Alimentando ainda mais a controvérsia, há situações de concessão do direito à “saidinha” para pessoas que praticaram crimes torpes, e de grande repercussão nacional, como o da jovem que, em 2002, planejou o assassinato dos pais e foi condenada a 39 anos de prisão; o caso de esposa, condenada a 16 anos de prisão pela morte e esquartejamento do marido; ou ainda a concessão do direito ao pai, condenado a 30 anos de prisão pela morte da filha de cinco anos. Ainda na linha de redução da população carcerária, a partir de 2015, passou a ser adotado o procedimento de “audiência de custódia”. Ela consiste na obrigação de que, quando da prisão em flagrante, ou em decorrência de cumprimento de mandados de prisão cautelar ou definitiva, no prazo de 24 horas após a prisão, a pessoa privada de liberdade deve ser apresentada a autoridade judicial, para que este decida a respeito da legalidade/necessidade da prisão. Tal procedimento insere-se no campo das controvérsias, com muitas críticas.

Depois dessa breve contextualização relacionadas à tentativa de redução da população carcerária, o foco na política do “desencarceramento”, vamos caminhar em nossas reflexões, e a partir delas, verificar uma triste constatação: não obtiveram o êxito deseja. E por quê?
Na busca de solução de um problema, com foco na criação de um plano de ação, há caminho interessante. Para trilhá-lo, é preciso identificar o problema, bem como, as variáveis em torno dele. Uma das “ferramentas” é o conhecido método “5W2H”, cujas letras, na língua inglesa, identificam indagações a serem respondidas, e a partir daí, trabalhar na busca de solução.

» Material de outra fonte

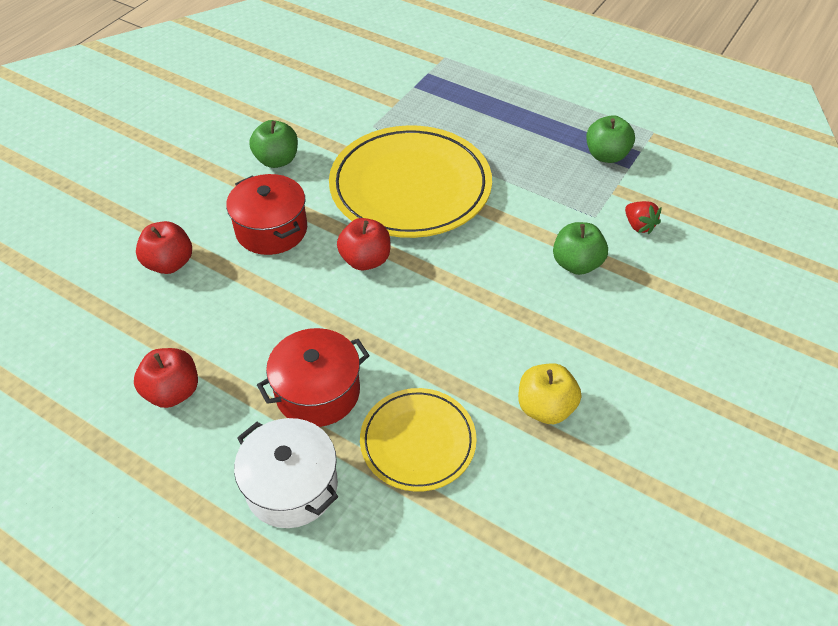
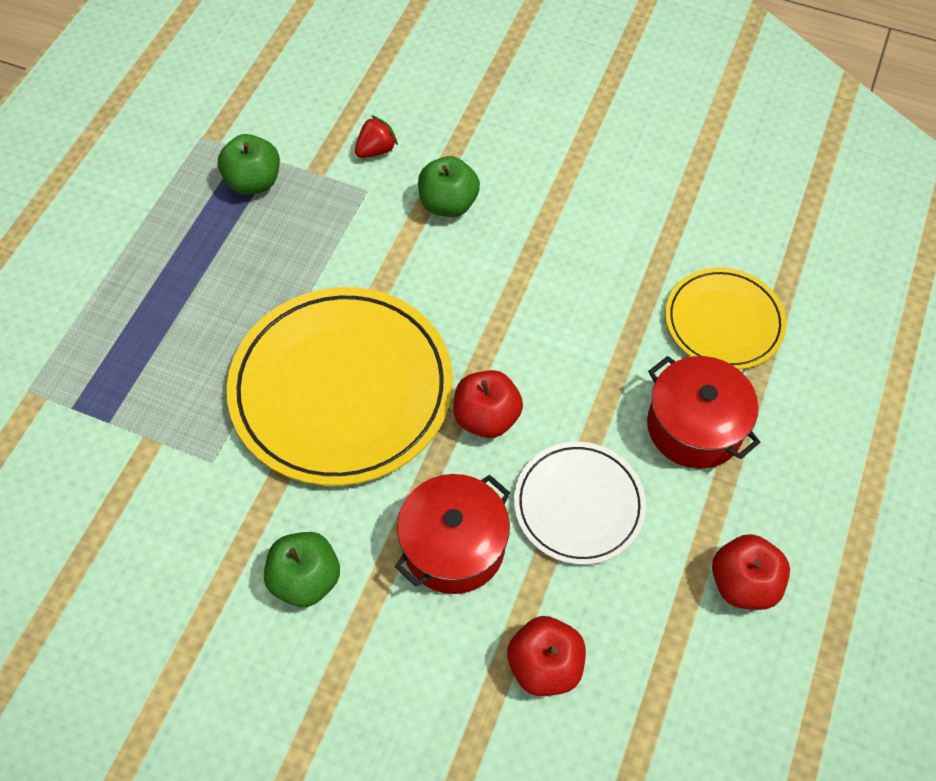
camera: 100 degrees left, 10 degrees up
(276, 302) = (579, 505): none -> white plate
(292, 486) = (812, 424): white pot -> none
(545, 408) = (649, 221): yellow apple -> none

Sem aprofundar, o que seria inadequado para um artigo como o que escrevemos, vamos nos ater a duas importantes perguntas propostas no método “5W2H”. Vamos nos fixar nos dois primeiros Ws, que, se respondidos corretamente, permitirá seguir caminhando pelos outros três Ws (importantes), para, ao final, encontrar uma solução, lá nos dois Hs.
A primeira pergunta identifica o problema (What? / O quê?). Vejamos…
Desde o nosso 1º artigo, até chegarmos nesse 11º, temos como foco tentar compreender o crescimento do fenômeno da violência e a criminalidade no Brasil, e de forma particular, no Estado do Espírito Santo. Dissemos, várias vezes, que o caminho, o qual denominamos de MAIS do MESMO, focado preponderantemente na política criminal (MAIS polícia; MAIS justiça criminal; MAIS prisão) atuava (e atua) sobre o efeito. Vejamos, como já disse algumas vezes, os operadores do direito (polícia, justiça criminal e sistema prisional) são importantíssimos, necessários, imprescindíveis. Mas, sozinhos, não conseguem dar conta do problema. Bem, não conseguiram…

Dessa forma, a violência e a criminalidade continuaram aumentando, e, para complicar ainda mais a situação, a ação forte da política do MAIS do MESMO, gerou um outro problema. Aumento descomunal da população carcerária. Eis aqui o nosso PROBLEMA, foco desse artigo. O nosso O QUE?
A segunda pergunta busca identificar quem está causando o problema (When? / Quem?). Continuemos…
Em um primeiro momento a resposta pareceu simples…. Ora, disseram os mais apressados… claro, evidente, a CULPA (sempre tem que ter um culpado) do aumento da população carcerária é do pessoal do MAIS do MESMO… a polícia prende MUITO, a justiça criminal condena MUITO; e por esse motivo os presídios estão abarrotados.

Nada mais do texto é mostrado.